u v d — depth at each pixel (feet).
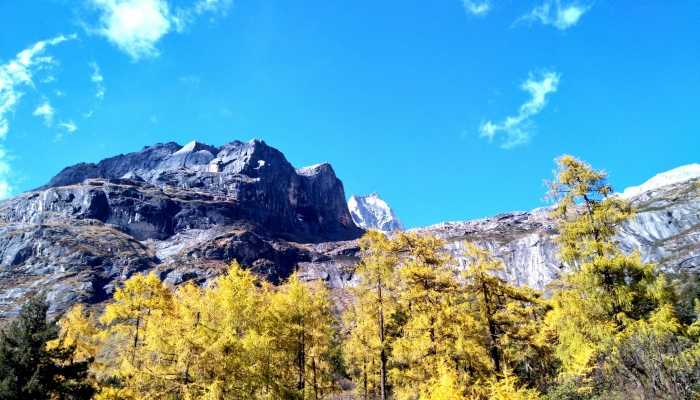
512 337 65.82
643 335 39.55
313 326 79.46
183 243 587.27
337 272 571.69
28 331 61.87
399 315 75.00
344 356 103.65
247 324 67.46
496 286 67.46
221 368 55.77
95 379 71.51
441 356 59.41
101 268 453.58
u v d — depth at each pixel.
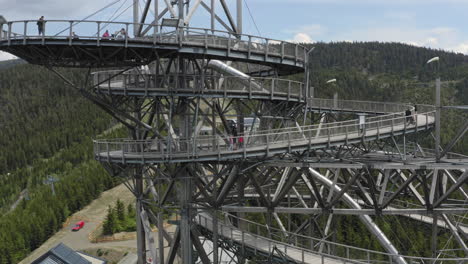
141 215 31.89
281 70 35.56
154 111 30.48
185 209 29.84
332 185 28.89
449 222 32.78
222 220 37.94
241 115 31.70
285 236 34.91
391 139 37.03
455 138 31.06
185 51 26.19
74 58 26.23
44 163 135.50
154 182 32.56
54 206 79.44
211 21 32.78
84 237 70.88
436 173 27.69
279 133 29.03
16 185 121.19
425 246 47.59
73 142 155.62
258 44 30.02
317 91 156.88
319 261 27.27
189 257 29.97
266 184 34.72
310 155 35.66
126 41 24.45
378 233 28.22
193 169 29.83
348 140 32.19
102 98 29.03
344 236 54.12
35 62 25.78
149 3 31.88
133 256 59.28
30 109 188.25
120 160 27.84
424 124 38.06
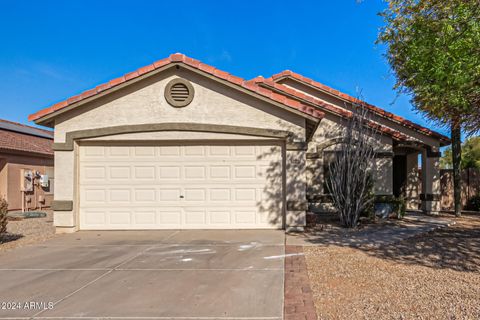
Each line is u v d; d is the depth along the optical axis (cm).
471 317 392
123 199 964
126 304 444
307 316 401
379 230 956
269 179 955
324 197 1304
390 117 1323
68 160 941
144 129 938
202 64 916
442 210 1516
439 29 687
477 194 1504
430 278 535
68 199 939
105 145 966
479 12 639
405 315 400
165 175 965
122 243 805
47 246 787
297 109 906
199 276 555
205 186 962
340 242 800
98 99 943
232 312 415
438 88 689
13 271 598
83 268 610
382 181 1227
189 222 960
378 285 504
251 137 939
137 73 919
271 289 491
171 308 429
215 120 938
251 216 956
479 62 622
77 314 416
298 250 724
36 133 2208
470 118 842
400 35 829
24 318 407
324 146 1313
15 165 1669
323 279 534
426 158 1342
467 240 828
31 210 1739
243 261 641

________________________

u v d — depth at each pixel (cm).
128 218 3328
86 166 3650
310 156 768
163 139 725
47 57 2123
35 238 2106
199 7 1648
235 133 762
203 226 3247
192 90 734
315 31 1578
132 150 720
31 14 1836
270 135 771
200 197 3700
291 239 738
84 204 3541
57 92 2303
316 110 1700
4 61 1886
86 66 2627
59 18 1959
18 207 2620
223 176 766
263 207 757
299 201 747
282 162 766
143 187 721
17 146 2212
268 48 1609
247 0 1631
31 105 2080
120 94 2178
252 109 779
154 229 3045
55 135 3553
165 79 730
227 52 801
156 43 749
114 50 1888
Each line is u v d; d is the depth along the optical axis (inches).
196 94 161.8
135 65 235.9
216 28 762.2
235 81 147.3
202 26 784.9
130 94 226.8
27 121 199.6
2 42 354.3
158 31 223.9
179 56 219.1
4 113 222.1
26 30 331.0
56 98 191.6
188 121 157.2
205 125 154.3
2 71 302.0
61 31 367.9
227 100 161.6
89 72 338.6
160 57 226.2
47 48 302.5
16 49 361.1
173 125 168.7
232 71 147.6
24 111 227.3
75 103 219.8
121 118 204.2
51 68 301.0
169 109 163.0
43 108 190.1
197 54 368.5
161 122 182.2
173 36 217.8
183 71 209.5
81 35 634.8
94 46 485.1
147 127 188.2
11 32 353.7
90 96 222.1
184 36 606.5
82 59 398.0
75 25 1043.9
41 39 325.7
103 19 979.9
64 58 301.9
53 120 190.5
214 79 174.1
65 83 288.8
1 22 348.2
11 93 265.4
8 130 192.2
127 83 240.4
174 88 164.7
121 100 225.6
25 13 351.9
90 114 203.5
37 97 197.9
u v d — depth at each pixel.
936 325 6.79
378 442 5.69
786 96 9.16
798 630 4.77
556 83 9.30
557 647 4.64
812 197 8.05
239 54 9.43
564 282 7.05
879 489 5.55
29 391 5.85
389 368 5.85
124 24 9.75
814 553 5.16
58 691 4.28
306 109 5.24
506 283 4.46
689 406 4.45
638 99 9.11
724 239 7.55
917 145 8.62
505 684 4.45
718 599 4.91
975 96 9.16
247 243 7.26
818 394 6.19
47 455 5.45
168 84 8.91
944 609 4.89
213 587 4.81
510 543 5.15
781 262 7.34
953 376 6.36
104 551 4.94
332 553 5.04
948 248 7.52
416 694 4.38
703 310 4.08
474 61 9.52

________________________

**What to do**: Would you write out exactly the lines above, starting at the line containing "u v d — depth at each pixel (feet)." and stopping after the line containing "84 237 70.88"? Omit the pictures.

**Answer for the task**:
u v d — depth at each pixel (feet).
512 337 65.82
643 335 39.55
313 326 79.46
183 243 587.27
337 272 571.69
28 331 61.87
399 315 75.00
344 356 103.65
247 324 67.46
496 286 67.46
221 368 55.77
95 379 71.51
441 356 59.41
101 268 453.58
u v d — depth at each pixel.
141 215 31.89
281 70 35.56
154 111 30.48
185 209 29.84
332 185 28.89
449 222 32.78
222 220 37.94
241 115 31.70
285 236 34.91
391 139 37.03
455 138 31.06
185 51 26.19
74 58 26.23
44 163 135.50
154 182 32.56
54 206 79.44
211 21 32.78
84 237 70.88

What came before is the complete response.